[Exercise instructions]: Exact copies of the lines from the start of the records through the line with "该插件调用Ehentai插件" are what the answer must hold; pictures are not part of it.

Stored data entries:
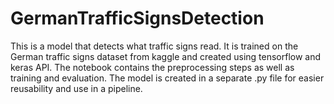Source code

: # GermanTrafficSignsDetection
This is a model that detects what traffic signs read. It is trained on the German traffic signs dataset from kaggle and created using tensorflow and keras API. 
The notebook contains the preprocessing steps as well as training and evaluation.
The model is created in a separate .py file for easier reusability and use in a pipeline.
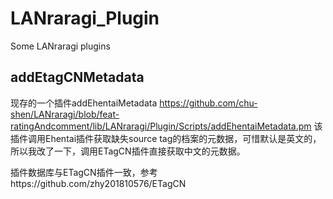 # LANraragi_Plugin
Some LANraragi plugins

## addEtagCNMetadata
现存的一个插件addEhentaiMetadata
https://github.com/chu-shen/LANraragi/blob/feat-ratingAndcomment/lib/LANraragi/Plugin/Scripts/addEhentaiMetadata.pm
该插件调用Ehentai插件获取缺失source tag的档案的元数据，可惜默认是英文的，所以我改了一下，调用ETagCN插件直接获取中文的元数据。

插件数据库与ETagCN插件一致，参考https://github.com/zhy201810576/ETagCN

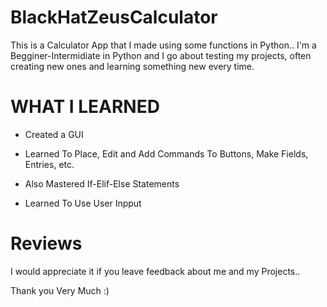 # BlackHatZeusCalculator

This is a Calculator App that I made using some functions in Python.. I'm a Begginer-Intermidiate in Python and I go about testing my projects, often creating new ones and learning something new every time. 

# WHAT I LEARNED

- Created a GUI

- Learned To Place, Edit and Add Commands To Buttons, Make Fields, Entries, etc.

- Also Mastered If-Elif-Else Statements

- Learned To Use User Inpput

# Reviews

I would appreciate it if you leave feedback about me and my Projects.. 

Thank you Very Much :) 
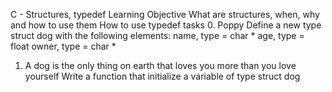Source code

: C - Structures, typedef
Learning Objective
What are structures, when, why and how to use them
How to use typedef
tasks 
0. Poppy Define a new type struct dog with the following elements:
name, type = char *
age, type = float
owner, type = char *
1. A dog is the only thing on earth that loves you more than you love yourself Write a function that initialize a variable of type struct dog

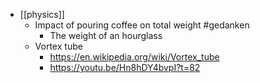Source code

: - [[physics]]
	- Impact of pouring coffee on total weight #gedanken
		- The weight of an hourglass
	- Vortex tube
		- https://en.wikipedia.org/wiki/Vortex_tube
		- https://youtu.be/Hn8hDY4bvpI?t=82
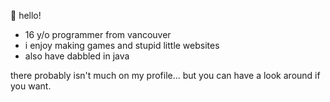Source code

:👋 hello!

- 16 y/o programmer from vancouver
- i enjoy making games and stupid little websites
- also have dabbled in java

there probably isn't much on my profile... but you can have a look around if you want.


<!---
Jojobinx17/Jojobinx17 is a ✨ special ✨ repository because its `README.md` (this file) appears on your GitHub profile.
You can click the Preview link to take a look at your changes.
--->
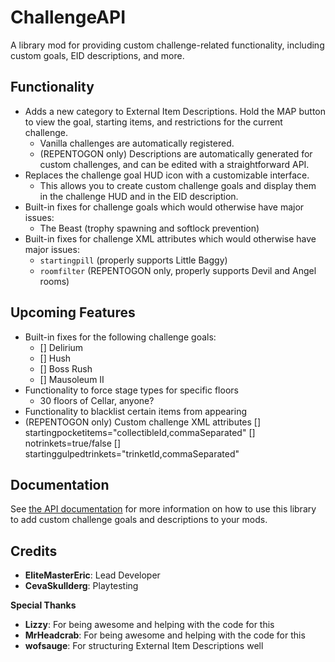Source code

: # ChallengeAPI

A library mod for providing custom challenge-related functionality, including custom goals, EID descriptions, and more.

## Functionality

- Adds a new category to External Item Descriptions. Hold the MAP button to view the goal, starting items, and restrictions for the current challenge.
    - Vanilla challenges are automatically registered.
    - (REPENTOGON only) Descriptions are automatically generated for custom challenges, and can be edited with a straightforward API.
- Replaces the challenge goal HUD icon with a customizable interface.
    - This allows you to create custom challenge goals and display them in the challenge HUD and in the EID description.
- Built-in fixes for challenge goals which would otherwise have major issues:
    - The Beast (trophy spawning and softlock prevention)
- Built-in fixes for challenge XML attributes which would otherwise have major issues:
    - `startingpill` (properly supports Little Baggy)
    - `roomfilter` (REPENTOGON only, properly supports Devil and Angel rooms)

## Upcoming Features

- Built-in fixes for the following challenge goals:
    - [] Delirium
    - [] Hush
    - [] Boss Rush
    - [] Mausoleum II
- Functionality to force stage types for specific floors
    - 30 floors of Cellar, anyone?
- Functionality to blacklist certain items from appearing
- (REPENTOGON only) Custom challenge XML attributes
    [] startingpocketitems="collectibleId,commaSeparated"
    [] notrinkets=true/false
    [] startinggulpedtrinkets="trinketId,commaSeparated"

## Documentation

See [the API documentation](docs/api.md) for more information on how to use this library to add custom challenge goals and descriptions to your mods.

## Credits

- **EliteMasterEric**: Lead Developer
- **CevaSkullderg**: Playtesting

**Special Thanks**

- **Lizzy**: For being awesome and helping with the code for this
- **MrHeadcrab**: For being awesome and helping with the code for this
- **wofsauge**: For structuring External Item Descriptions well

[Written solution]:
Source code

: # GermanTrafficSignsDetection
This is a model that detects what traffic signs read. It is trained on the German traffic signs dataset from kaggle and created using tensorflow and keras API. 
The notebook contains the preprocessing steps as well as training and evaluation.
The model is created in a separate .py file for easier reusability and use in a pipeline.
 # LANraragi_Plugin
Some LANraragi plugins

## addEtagCNMetadata
现存的一个插件addEhentaiMetadata
https://github.com/chu-shen/LANraragi/blob/feat-ratingAndcomment/lib/LANraragi/Plugin/Scripts/addEhentaiMetadata.pm
该插件调用Ehentai插件获取缺失source tag的档案的元数据，可惜默认是英文的，所以我改了一下，调用ETagCN插件直接获取中文的元数据。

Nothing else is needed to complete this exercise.